In Normandy Sublet de Noyers abandoned by stages the château de Noyers constructed by his father to reside more and more during the 1640s at Dangu. This domaine was acquired in 1641[5] through an exchange forced upon the family of the duc de Montmorency, effected by his leverage as a creature of Richelieu. From a client of the Cardinal, he came to develop his own network of those who owed him favours, those whom he protected, those whose army commissions they owed to him, Above all he gained a reputation as a patron of the arts, gathering round him painters, sculptors and architects, the Intelligents, whose broad concerns were to impose a classical order upon French arts.

He was at the same time the protector of the religious establishment of France, headed by the Jesuits, with whose General at Rome he maintained a correspondence.

His disgrace

At the apogee of his power in 1642, Richelieu died. The King was unable to resist the cabal of Sublet de Noyers detractors, led by Chavigny and Cardinal Mazarin. He requested leave from court and departed precipitously in April 1643. The death of Louis XIII soon afterwards gave him some hopes of returning, with the favour of Anne of Austria, for whose account he continued his place at the Bâtiments, where he was disappointed in his expectations of reimbursement. He retired a second time to Dangu where he died, 20 October 1645, surrounded by friends and relations.

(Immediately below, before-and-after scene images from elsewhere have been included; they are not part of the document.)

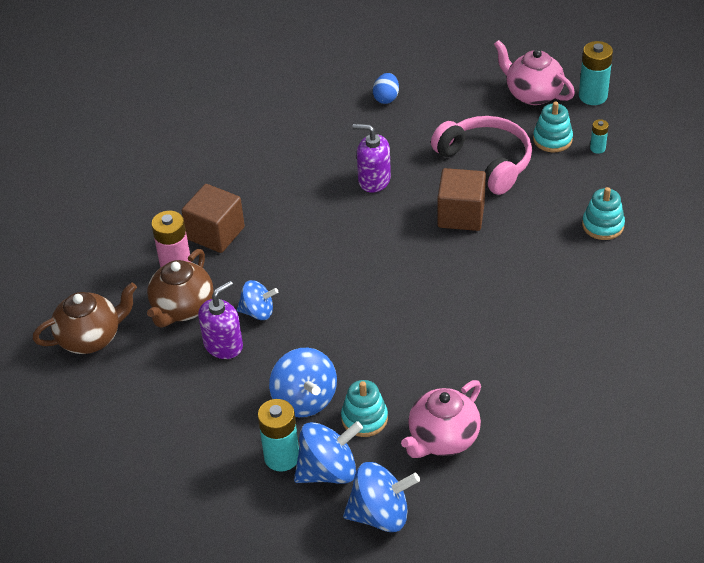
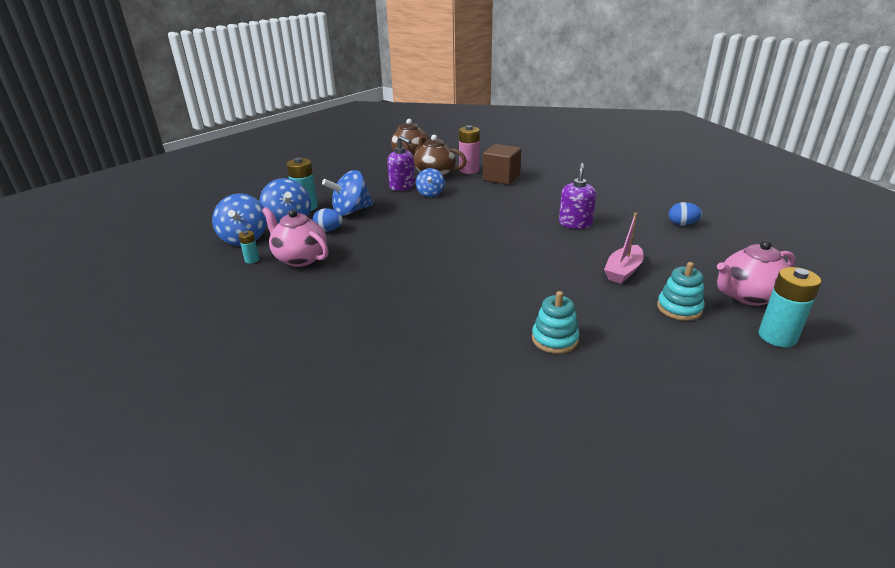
camera: 85 degrees right, 15 degrees down
turquoise stacking toy [341,380,388,437] -> blue egg [313,208,343,232]
pink headphones [431,116,532,195] -> pink boat [604,213,644,284]
brown cube [437,168,486,231] -> none
pink teapot [494,40,575,105] -> pink teapot turned 150 degrees counterclockwise [717,240,795,306]
turquoise battery [590,119,609,154] -> turquoise battery moved to [238,231,260,263]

In the new reign, his reputation was eclipsed by the careers of Louvois and of Jean Baptiste Colbert. The Montmorency instituted proceeding to have Dangu returned to them, and in 1663 they were successful before the Parlement.[6]

His branch of the Sublet family came to an abrupt end with the death in 1673 of his only son Guillaume, unmarried. His daughter Madeleine became a Carmelite nun. The cadet branch of the family, the Sublet d’Heudicourt made names for themselves in the wars of Louis XIV.

Notes

  1. O.A. Ranum, Richelieu and the Councillors of Louis XIII: A Study of the Secretaries of State and Superintendents (Clarendon Press) 1963.
  2. This article depends in large part on the abstract of Camille Lefauconnier, "François Sublet de Noyers (1589-1645) Ad majorem regis et Dei gloriam", thesis at the Ecole des Cartes, 2008
  3. T. Sarmant and G. Lasconjarias, Les ministres de la guerre, 1570-1792: histoire et dictionnaire biographique 2007.
  4. For context, and a reassessment of Sublet de Noyer's firceful role in modernizing the machinery of state usually ascribed to Michel Le Tellier, , see Richard Bonney, Political Change in France under Richelieu and Mazarin, 1624-1661 (Oxford) 1971.
  5. Theodore Reff, "Puget's Gallic Hercules" Journal of the Warburg and Courtauld Institutes 29 (1966), pp. 250-263, p. 251 supplies the date and the information on the Montmorency's successful suit to repossess it (below).
  6. Reff 1966, p. 251 (with citation), uses this to eliminate Guillaume as a possible patron of Pierre Puget's Hercules.